#### WORK INSTRUCTION
In the passage below on PS-7 external personnel security, set down word for word the stretch from "Retain evidence that" through "and end date.".

---------- SOURCE PASSAGE

If you use Daydream, treat this as a control “requirement page” with an assigned owner, linked procedures, and evidence tasks so you can produce assessor-ready artifacts without rebuilding the story each audit.

Required evidence and artifacts to retain

Retain evidence that proves requirements exist and operate. Typical artifacts:

  • PS-7 standard / policy section covering external personnel security requirements and scope. 1
  • RACI matrix for external personnel access (sponsor, approver, provisioner, security reviewer).
  • Contract clauses / addendum that impose your external personnel security requirements on third parties.
  • Access request and approval records for a sample of external users (tickets, IAM logs, approval screenshots).
  • Access inventory of external accounts (export from IAM/SSO/VPN) with owner and end date.
  • Offboarding records showing timely deprovisioning and badge/device return where applicable.
  • Periodic access review evidence (review logs, reviewer sign-off, remediation tickets).
  • Exception records for any deviations (shared accounts, emergency access), including compensating controls and expiration.

Common exam/audit questions and hangups

Expect these lines of questioning:

  1. “How do you define external personnel?” Auditors want a clear scope rule tied to access and data exposure.
  2. “Show me roles and responsibilities.” They look for documented accountability, not tribal knowledge. 1
  3. “Prove access is authorized.” They will sample external accounts and ask for approvals and business justification.
  4. “Prove access is removed.” Orphaned external accounts are a classic finding.
  5. “How do contracts enforce this?” A policy without contractual flow-down is weak for third parties. 1

Hangups that trigger findings:

  • External identities not tagged in IAM, so you cannot reliably inventory them.
  • No end dates on access, so offboarding relies on memory.
  • Approvals exist but do not match the access actually provisioned (role drift).

Frequent implementation mistakes (and how to avoid them)

  • Mistake: treating PS-7 as vendor due diligence only. Fix: tie it to IAM workflows and make external identity a tracked attribute.

--------------------
---------- LISTED ENTRIES

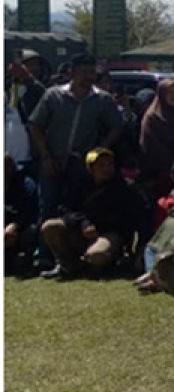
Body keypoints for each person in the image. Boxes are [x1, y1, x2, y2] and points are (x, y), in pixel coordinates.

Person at [27, 52, 123, 268]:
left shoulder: (102, 100)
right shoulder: (53, 96)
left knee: (74, 210)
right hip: (53, 160)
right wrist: (45, 155)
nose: (88, 76)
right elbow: (35, 125)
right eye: (84, 72)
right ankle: (44, 256)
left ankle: (69, 257)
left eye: (92, 72)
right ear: (72, 71)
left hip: (81, 166)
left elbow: (117, 126)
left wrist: (101, 150)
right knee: (48, 206)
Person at [39, 147, 142, 280]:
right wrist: (83, 223)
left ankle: (105, 262)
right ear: (90, 168)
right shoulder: (79, 185)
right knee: (50, 226)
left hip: (109, 234)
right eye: (101, 165)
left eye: (110, 164)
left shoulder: (125, 187)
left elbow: (131, 219)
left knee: (96, 256)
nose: (106, 168)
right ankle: (68, 265)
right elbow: (65, 209)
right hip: (82, 232)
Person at [5, 153, 39, 274]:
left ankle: (27, 261)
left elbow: (31, 211)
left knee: (32, 230)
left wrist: (15, 225)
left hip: (20, 230)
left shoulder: (26, 184)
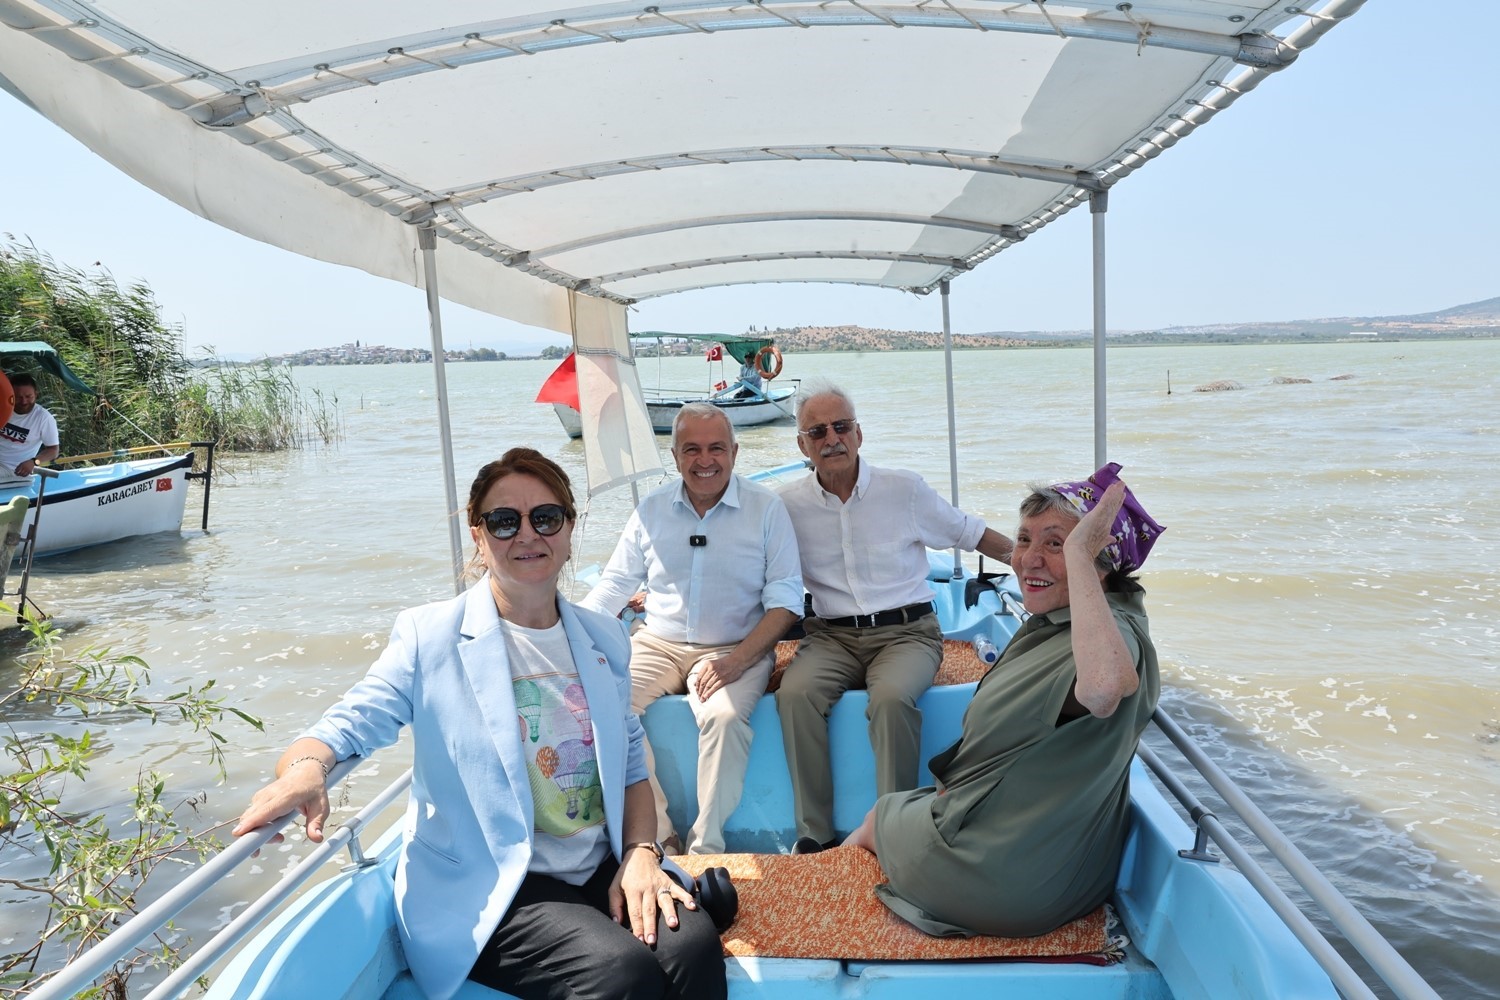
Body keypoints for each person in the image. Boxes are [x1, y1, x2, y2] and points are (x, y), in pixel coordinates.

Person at [233, 448, 726, 1000]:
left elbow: (632, 765)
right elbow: (352, 719)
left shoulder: (602, 636)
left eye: (545, 517)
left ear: (568, 528)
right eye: (503, 521)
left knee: (694, 946)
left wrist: (640, 854)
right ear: (478, 533)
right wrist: (304, 769)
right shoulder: (430, 636)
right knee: (620, 972)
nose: (527, 535)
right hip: (494, 886)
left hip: (598, 865)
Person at [844, 463, 1164, 938]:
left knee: (877, 817)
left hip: (1007, 881)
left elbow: (1101, 689)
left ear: (1103, 563)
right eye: (1024, 540)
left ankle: (822, 894)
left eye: (1056, 544)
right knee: (906, 804)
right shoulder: (1058, 624)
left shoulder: (1112, 637)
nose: (1028, 560)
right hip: (1049, 863)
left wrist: (1077, 555)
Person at [775, 379, 1014, 854]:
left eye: (841, 426)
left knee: (890, 699)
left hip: (907, 632)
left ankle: (892, 828)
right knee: (796, 694)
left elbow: (972, 533)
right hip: (831, 637)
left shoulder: (903, 490)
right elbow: (753, 569)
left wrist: (1042, 565)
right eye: (817, 432)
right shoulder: (785, 506)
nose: (831, 439)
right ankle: (814, 835)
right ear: (802, 445)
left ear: (859, 434)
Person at [582, 403, 803, 855]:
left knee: (722, 717)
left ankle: (706, 847)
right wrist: (567, 630)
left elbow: (786, 603)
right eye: (692, 449)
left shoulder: (766, 510)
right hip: (657, 642)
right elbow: (614, 587)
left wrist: (737, 661)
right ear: (675, 454)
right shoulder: (651, 510)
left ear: (736, 452)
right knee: (606, 704)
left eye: (716, 448)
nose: (705, 461)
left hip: (735, 645)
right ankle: (660, 835)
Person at [0, 374, 61, 484]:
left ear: (36, 395)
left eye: (29, 397)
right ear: (10, 395)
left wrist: (34, 462)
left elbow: (53, 451)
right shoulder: (2, 408)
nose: (24, 402)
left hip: (13, 470)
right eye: (18, 397)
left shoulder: (44, 418)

--------------------

#### REPLY
Retain evidence that proves requirements exist and operate. Typical artifacts:

  • PS-7 standard / policy section covering external personnel security requirements and scope. 1
  • RACI matrix for external personnel access (sponsor, approver, provisioner, security reviewer).
  • Contract clauses / addendum that impose your external personnel security requirements on third parties.
  • Access request and approval records for a sample of external users (tickets, IAM logs, approval screenshots).
  • Access inventory of external accounts (export from IAM/SSO/VPN) with owner and end date.